I turn off the lights and let her and her husband rest. They are emotionally, mentally, and physically exhausted.


At midnight I check her. She is fully dilated. I rupture her water and she pushes for 18 minutes. Her silent, still, perfect baby girl is born. The noise that a couple makes when holding their dead child is scarred into my soul. It is always the same sound. The same cry. The depths of pain and suffering. I hold her through the mask, the shield, and the gown. We sob together, shaking, crying, and wailing.


She and her husband hold, hug, and kiss their tiny perfect baby girl taking all the time they need, say a prayer and a goodbye, and hand her to me.


I clean her, wrap her, talk to her, tell her she is loved and safe, and organize the wishes of the parents.
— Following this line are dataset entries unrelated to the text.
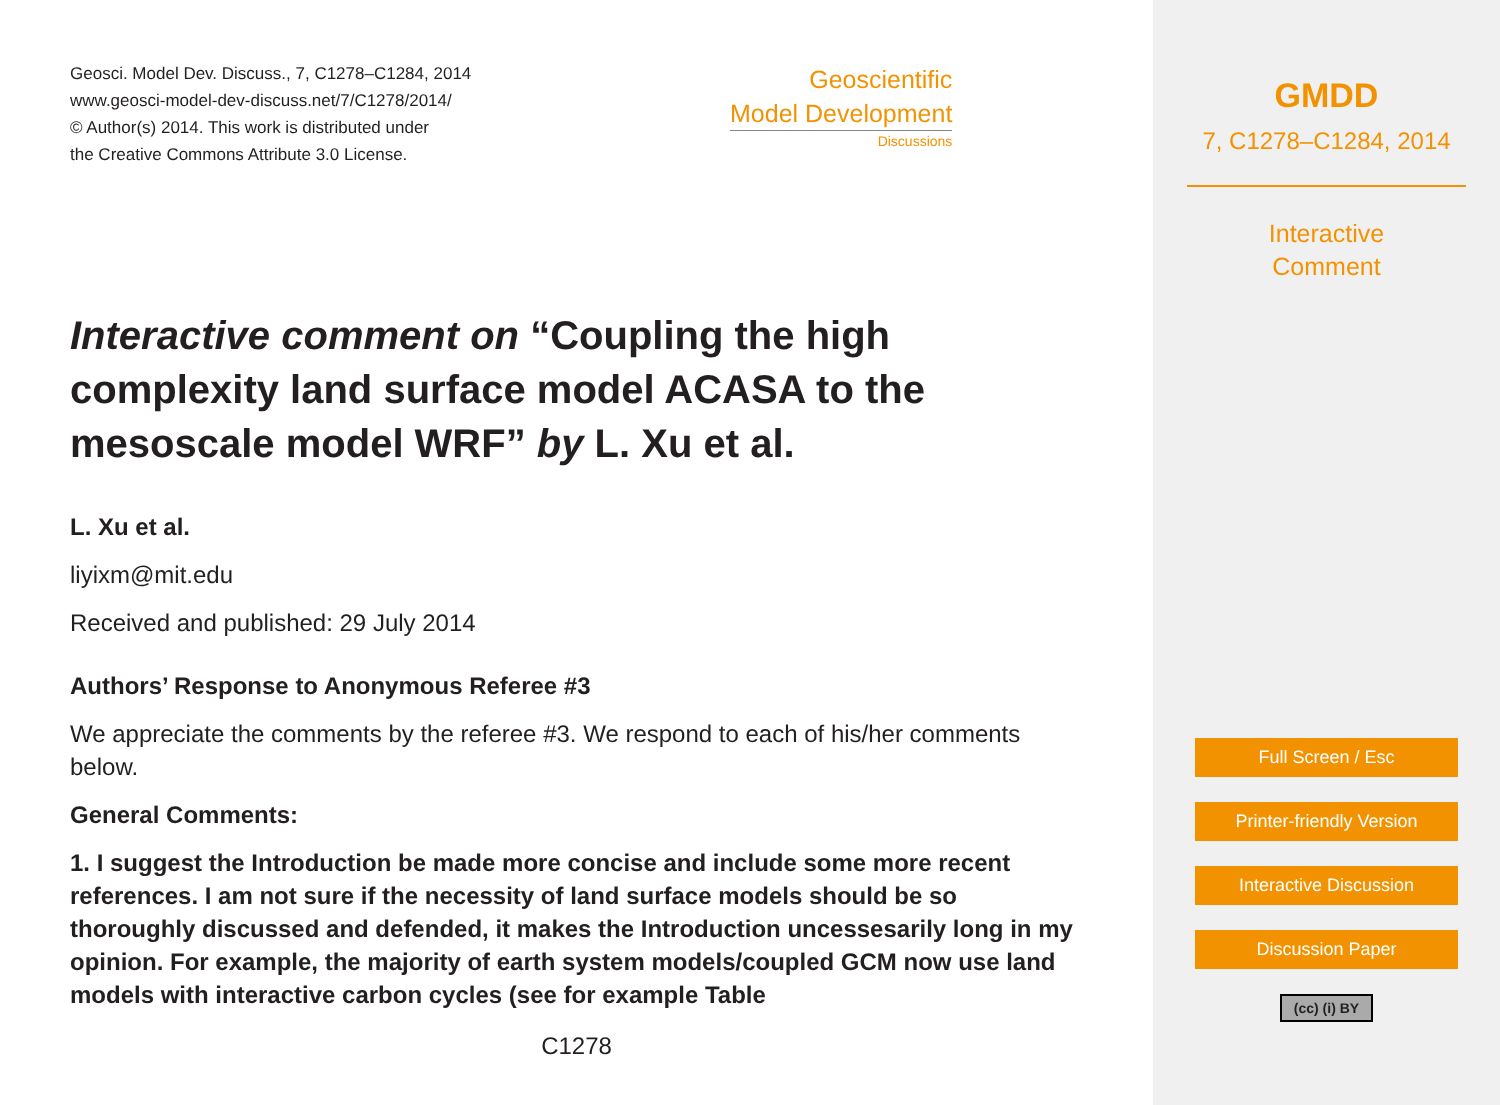Geosci. Model Dev. Discuss., 7, C1278–C1284, 2014
www.geosci-model-dev-discuss.net/7/C1278/2014/
© Author(s) 2014. This work is distributed under
the Creative Commons Attribute 3.0 License.
Geoscientific
Model Development
Discussions
Interactive comment on “Coupling the high complexity land surface model ACASA to the mesoscale model WRF” by L. Xu et al.
L. Xu et al.
liyixm@mit.edu
Received and published: 29 July 2014
Authors’ Response to Anonymous Referee #3
We appreciate the comments by the referee #3. We respond to each of his/her comments below.
General Comments:
1. I suggest the Introduction be made more concise and include some more recent references. I am not sure if the necessity of land surface models should be so thoroughly discussed and defended, it makes the Introduction uncessesarily long in my opinion. For example, the majority of earth system models/coupled GCM now use land models with interactive carbon cycles (see for example Table
C1278
GMDD
7, C1278–C1284, 2014
Interactive
Comment
Full Screen / Esc
Printer-friendly Version
Interactive Discussion
Discussion Paper
(cc) (i) BY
The baby’s status is still unclear. Birth and death in a time of Corona.


Bouncing back and forth another midwife and I support the mourning couple and determine the protocol for the baby.


The mother is still sick with a fever and a racing pulse with an undetermined source. She begins to feel faint. Her blood pressure drops and she begins to bleed. I sound the alarm and tell the midwife outside to call for help. She is given fluids, medications, and slowly stabilizes. Finally, she is well enough to go upstairs. We hug and hold each other. She is transferred to the ward. I turn to her dead baby daughter and begin the task of preparing her for the morgue.


The time is 2 am. My shift is just beginning.